IndiaMART also wants to improve its presence in cities like Bengaluru, Hyderabad, and Kolkata, and also add more sellers from Tier II cities. At present, 55%-57% of IndiaMART’s paying customer base comes from the top eight metros and the rest are from Tier II cities.

Challengers in the market 

The total addressable market of B2B ecommerce in India is poised for a CAGR of 55.8% over FY23E-FY25E, according to research by ICICI Securities. Given this market size, analysts believe that there is potential for two or more players to co-exist in the market. 

 

While IndiaMART commands the largest market share, players like Udaan, TradeIndia, and Reliance-owned JustDial are also working aggressively to scale up.  

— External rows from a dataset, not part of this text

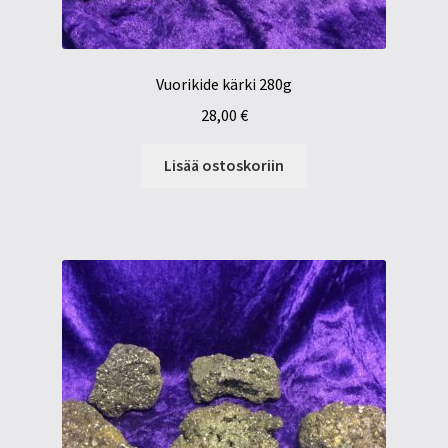
Vuorikide kärki 280g
28,00
€
Lisää ostoskoriin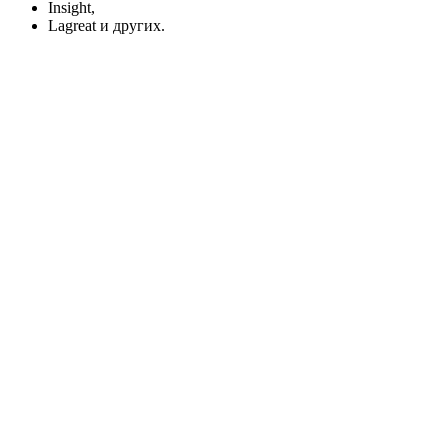
Insight,
Lagreat и других.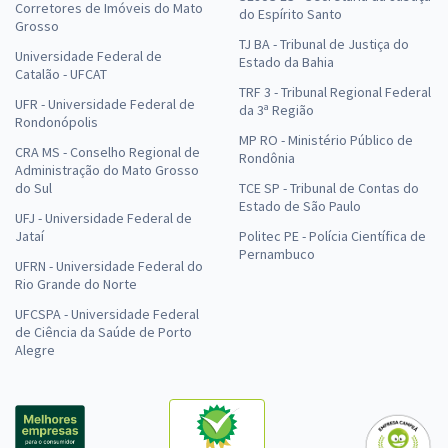
Corretores de Imóveis do Mato
do Espírito Santo
Grosso
TJ BA - Tribunal de Justiça do
Universidade Federal de
Estado da Bahia
Catalão - UFCAT
TRF 3 - Tribunal Regional Federal
UFR - Universidade Federal de
da 3ª Região
Rondonópolis
MP RO - Ministério Público de
CRA MS - Conselho Regional de
Rondônia
Administração do Mato Grosso
do Sul
TCE SP - Tribunal de Contas do
Estado de São Paulo
UFJ - Universidade Federal de
Jataí
Politec PE - Polícia Científica de
Pernambuco
UFRN - Universidade Federal do
Rio Grande do Norte
UFCSPA - Universidade Federal
de Ciência da Saúde de Porto
Alegre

“It is important to define B2B in ecommerce; it is a very broad term. When you say IndiaMART, Amazon (Business), etc., they are all very different businesses and target different customers. They are not solving the same problem,” said Agarwal. “All these businesses have the ability to expand into areas. They have found their own niche.” 

At present, Just Dial has a 26% revenue exposure to the B2B ecommerce segment, with an approximate 15% market share. “We think this is likely to be the primary growth driver for the company and estimated to increase to ~36% of overall revenue by FY25E aided by growth in the segment,” according to a B2B ecommerce report by ICICI Securities. 

As more MSMEs enter the digitisation fold, competition in the industry is heating up and players will have to strengthen their businesses within niches to be able to co-exist.